Since 2011, Briana’s Law bill has passed each year in the Assembly but not in the Senate. “I look at these senators . . . They don’t realize they’re gonna call 911 one day, but when [police] get there, they’re just gonna be looked at until EMS gets there. They don’t want to be saved?” he said.

Ojeda, who has three cousins who are police officers, says the lifesaving training is crucial as police-community relations are under scrutiny across the country. “With the way the community is at war with the police, wouldn’t the police want to be trained?”

Police unions are on board, he says. “I got a letter from [union leader] Pat Lynch saying that he needs this training for his officers.”

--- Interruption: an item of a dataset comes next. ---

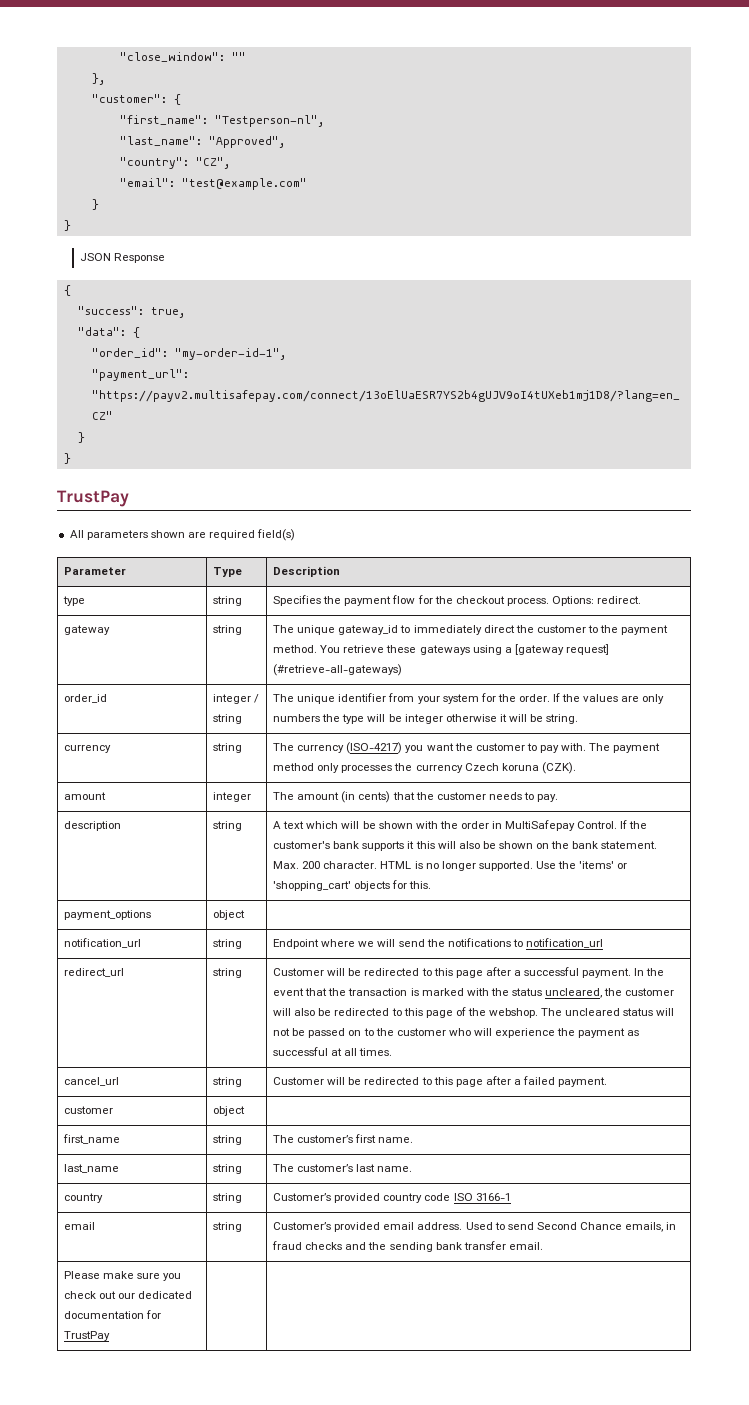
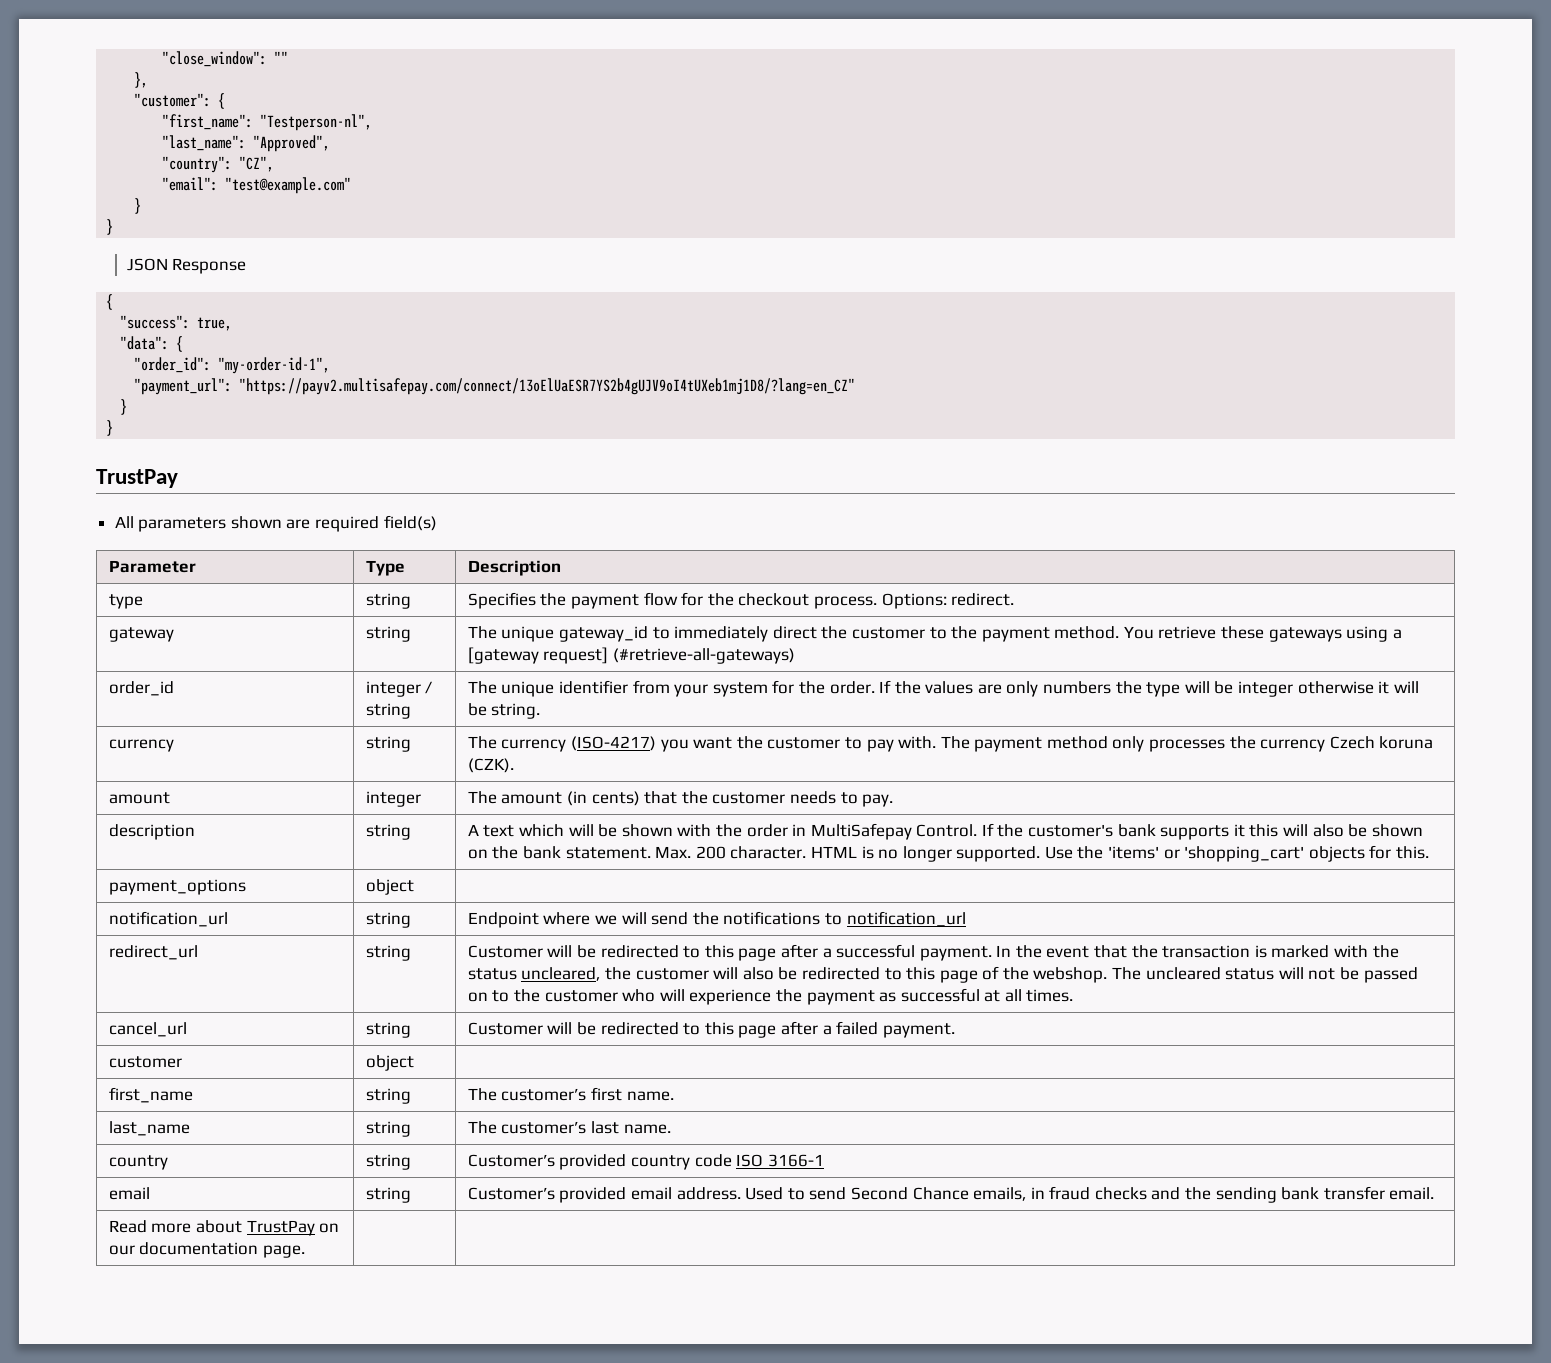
[64,1271,182,1281] [64,1291,193,1299] [64,1310,162,1319] [64,1331,111,1341] Please make sure you check out our dedicated documentation for TrustPay -> [108,1220,340,1236] [108,1242,305,1258] Read more about TrustPay on our documentation page.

Ojeda, who has sued the city, compares some of the political stalling around Briana’s Law with that of the Zadroga Act, the law that provides health coverage for those who got sick trying to save lives after the Twin Towers fell. Reauthorization of the act was blocked by a Republican filibuster in the U.S. Senate until comedian Jon Stewart, among others, shamed lawmakers into action.

With the falls of former power brokers Sheldon Silver and Dean Skelos, perhaps Senate Majority Leader John Flanagan can bring the bill to a vote. The Red Cross, which supports the bill, could run the training and testing. Officers themselves stand to benefit.

The Albany session is scheduled to end next week. With so much debate over policing, Briana’s Law should be a no-brainer. If police can be trained and retrained to shoot their guns, why can’t they be retrained to save lives? Pass the law already.

Josmar Trujillo is a trainer, writer and activist with the Coalition to End Broken Windows.